Aby wypożyczyć lub wystawić cokolwiek trzeba się zarejestrować. Podane w formularzu dane są konieczne ze względów bezpieczeństwa przeprowadzanych transakcji, o czym szerzej w dalszej częsci artykułu. Jako użytkownik PirLandu otrzymujemy swój prywatny panel zarządzania transakcjami. Umożliwia on dostęp do wszystkich funkcjonalności w serwisie i pozwala kontrolować rezerwacje wystawionych przedmiotów. Przewidziano także opcję, w której wyświetlane jest zestawienie zarobków z poszczególnych transakcji. Wszystkie płatności pomiędzy użytkownikami odbywają się bez pośrednictwa serwisu.

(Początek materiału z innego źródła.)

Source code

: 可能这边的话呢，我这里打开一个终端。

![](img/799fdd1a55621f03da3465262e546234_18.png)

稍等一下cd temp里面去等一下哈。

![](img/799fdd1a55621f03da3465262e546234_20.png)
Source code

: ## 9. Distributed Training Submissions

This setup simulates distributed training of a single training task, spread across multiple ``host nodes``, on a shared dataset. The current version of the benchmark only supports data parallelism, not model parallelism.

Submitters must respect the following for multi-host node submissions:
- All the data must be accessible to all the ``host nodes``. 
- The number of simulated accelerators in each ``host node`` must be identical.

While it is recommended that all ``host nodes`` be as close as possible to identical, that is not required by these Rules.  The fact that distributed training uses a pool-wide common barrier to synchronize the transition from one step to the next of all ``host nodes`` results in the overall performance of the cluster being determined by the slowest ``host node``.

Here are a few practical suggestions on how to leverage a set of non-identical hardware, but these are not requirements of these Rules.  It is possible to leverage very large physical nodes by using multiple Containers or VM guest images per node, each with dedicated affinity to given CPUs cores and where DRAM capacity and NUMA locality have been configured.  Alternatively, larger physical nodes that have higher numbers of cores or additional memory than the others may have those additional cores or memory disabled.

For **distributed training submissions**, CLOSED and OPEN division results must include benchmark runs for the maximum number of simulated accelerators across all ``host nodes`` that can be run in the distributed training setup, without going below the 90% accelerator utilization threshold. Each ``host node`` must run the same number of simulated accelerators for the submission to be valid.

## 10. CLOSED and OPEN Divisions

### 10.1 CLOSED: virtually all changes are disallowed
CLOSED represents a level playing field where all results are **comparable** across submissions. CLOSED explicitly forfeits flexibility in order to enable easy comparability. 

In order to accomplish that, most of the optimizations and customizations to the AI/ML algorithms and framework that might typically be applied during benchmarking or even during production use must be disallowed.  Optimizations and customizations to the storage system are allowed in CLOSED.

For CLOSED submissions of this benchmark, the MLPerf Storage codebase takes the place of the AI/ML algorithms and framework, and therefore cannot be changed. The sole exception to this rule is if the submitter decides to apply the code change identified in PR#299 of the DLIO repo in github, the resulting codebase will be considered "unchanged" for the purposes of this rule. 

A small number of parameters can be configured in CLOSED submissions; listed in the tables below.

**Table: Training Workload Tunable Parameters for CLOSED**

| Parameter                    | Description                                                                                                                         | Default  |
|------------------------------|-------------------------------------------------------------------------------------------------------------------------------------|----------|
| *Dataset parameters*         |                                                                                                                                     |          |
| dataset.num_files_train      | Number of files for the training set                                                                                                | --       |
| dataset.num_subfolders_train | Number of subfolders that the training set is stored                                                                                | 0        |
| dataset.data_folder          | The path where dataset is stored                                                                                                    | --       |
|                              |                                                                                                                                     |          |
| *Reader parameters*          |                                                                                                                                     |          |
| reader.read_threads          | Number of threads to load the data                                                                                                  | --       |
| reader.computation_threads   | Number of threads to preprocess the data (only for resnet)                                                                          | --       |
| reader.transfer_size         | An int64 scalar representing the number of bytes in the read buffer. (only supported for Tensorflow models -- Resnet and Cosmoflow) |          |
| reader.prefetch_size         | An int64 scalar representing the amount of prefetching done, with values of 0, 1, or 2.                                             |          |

Kalendarz rezerwacji i formularz wystawiania
To dwie podstawowe funkcjonalności PirLandu. Rezerwacja z kalendarzem jest dziecinnie prosta. Wystarczy określić termin wynajmu, wybrać miasto odbioru rzeczy i opcjoalnie zadać pytanie właścicielowi. O każdej rezerwacji poinformuje nas system powiadamiania drogą e-mail. Obie strony mogą z każdej rezerwacji zrezygnować. Odwołanie wynajmu nie jest możliwe dopiero gdy rozpocznie się okres wypożyczenia. Dzięki temu właściciel rzeczy wystawionej w serwisie może decydować komu chce ją wypożyczyć. Już na etapie wystawiania przedmiotu, to on decyduje o możliwościach dostawy i o cenie wynajmu.
Bezpieczeństwo
Pod względem prawnym każdego użytkownika, zarówno właściciela rzeczy jak i najemcę chroni regulamin serwisu. Dodatkowo wystawiający może zastrzec, że w danej transakcji chce by obowiązywały także jego własne warunki. Ponadto przy wydaniu rzeczy właściciel przeważnie ma osobisty kontakt z wynajmującym i może zażądać wglądu w jego dane z dokumentu potwierzdającego tożsamość. Właściciel PirLand.pl – firma Internet Masters prowadzi także wstępne rozmowy z największymi bazami weryfikacji danych Polaków. Bezpieczeństwo zapewniać ma także system wzajemnych ocen stron transakcji. Wyrażona w liczbie gwiazdek wiarygodność użytkownika pozwala lepiej oszacować bezpieczeństwo wynajmu.
Internet Masters
Twórcą PirLandu i właścicielem firmy Internet Masters jest Łukasz Dróżdż – student ekonomii w Szkole Głównej Handlowej w Warszawie i prawa na Uniwersytecie Jagiellońskim w Krakowie. Branżą internetową interesuje się od kilku lat. Rok temu postanowił nauczyć się programować by móc wprowadzać na rynek innowacyjne produkty. PirLand.p to jego pierwszy uruchomiony projekt. Jak sam o nim mówi „Jesteśmy na etapie tworzenia standardów dla nowego rynku. Badamy niektóre rozwiązania, staramy się odzwierciedlić w internecie proces zawarcia transakcji wypożyczenia w życiu społecznym.” – mówi Łukasz Dróżdż. Misją Internet Masters jest rozpowszechnienie idei wzajemnego wypożyczania rzeczy przez internet.
Wprowadzone w serwisie rozwiązania pozwalają na zaspokojenie podaży na szeroko rozumiany wynajem przez produkty jednostek biznesowych. Wypożyczalnie wystawiające swoje usługi w PirLandzie pozwolą w krótkim czasie zgromadzić atrakyjną dla użytkowników bazę rzeczy.